Makes me wonder if the sicko who forcibly molested those girls in Colorado yesterday was dead set on not going to jail for what he did, or if it was a snap decision?
September 28th, 2006 at 6:08 pm
Gee, this sort of thing should happen more often.
September 28th, 2006 at 6:52 pm
If we want this sort of thing to happen in prisons, we should make it legal. (I don’t, personally, as that’s a great example of “cruel and unusual punishment”.)
But nodding and winking as criminal activity (assault, at bare minimum) happens because we don’t like the victim is uncivilized, and undermines the rule of Law.
“That’s what happens”, yes. But it shouldn’t, unless it’s made Official as part of sentencing in a court of law. As it is we have a horrible combination of sentences people often think are too light, “made up for” by utterly un-policed and un-regulated abuses by prisoners, which strikes me as worse than just the too-lenient sentences.

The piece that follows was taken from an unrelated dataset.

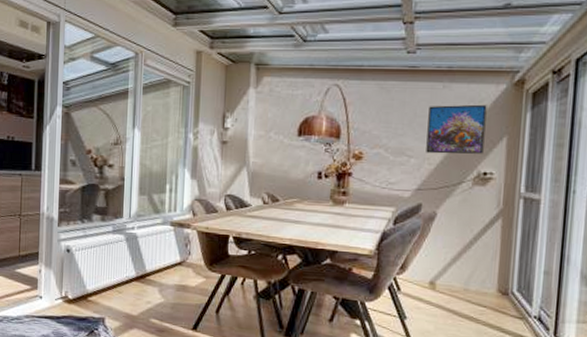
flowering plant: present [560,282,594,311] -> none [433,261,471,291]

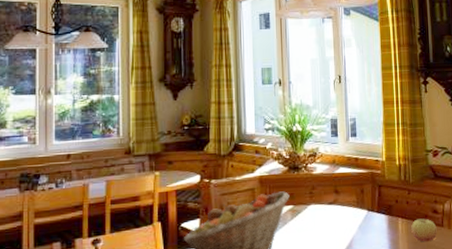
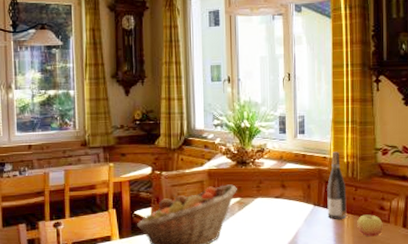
wine bottle: none [380,154,401,225] -> present [327,151,347,219]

(And I guess another reason people might misbehave or commit worse crimes – in a supermax, or in solitary, this doesn’t happen as much, does it?)
September 28th, 2006 at 7:02 pm
I find it really hard to believe this happened without the guards noticing. Either Colorado is being grossly negligent in terms of how it’s guarding its prisoners or they deliberately choose to let several prisoners assault another (personally I suspect the later). When the state routinely turns a blind eye to the assault, rape, or muder of prisoners it’s responsible for, it eventual has to be considered a intended part of the punishment.
It’s all well and good to fantasize about the various bizarre tortures we’d like to inflict on this guy, but when it crosses over into the state actually carrying out those fantasies, we’re degrading ourselves.
September 28th, 2006 at 7:11 pm
Good points, Sigivald.
Our criminal justice system is far from perfect. We put all sorts of social delinquents and mentally unstable people under the same roof and let underpaid guards man the towers and corridors. I don’t think there is a lengthy and thorough interview process, or what have you to insure that we’re putting prisoners in the best environments. Rehabilitation seems to be not just secondary, but perhaps nowhere in the mission of housing inmates.
(Not to mention the rights we permanently strip from people, even after their time is up. That deserves a thread on it’s own, but that’s up to SayUncle)
All that said, if I had to be in prison anywhere in the world, i’d likely want to be in an American prison.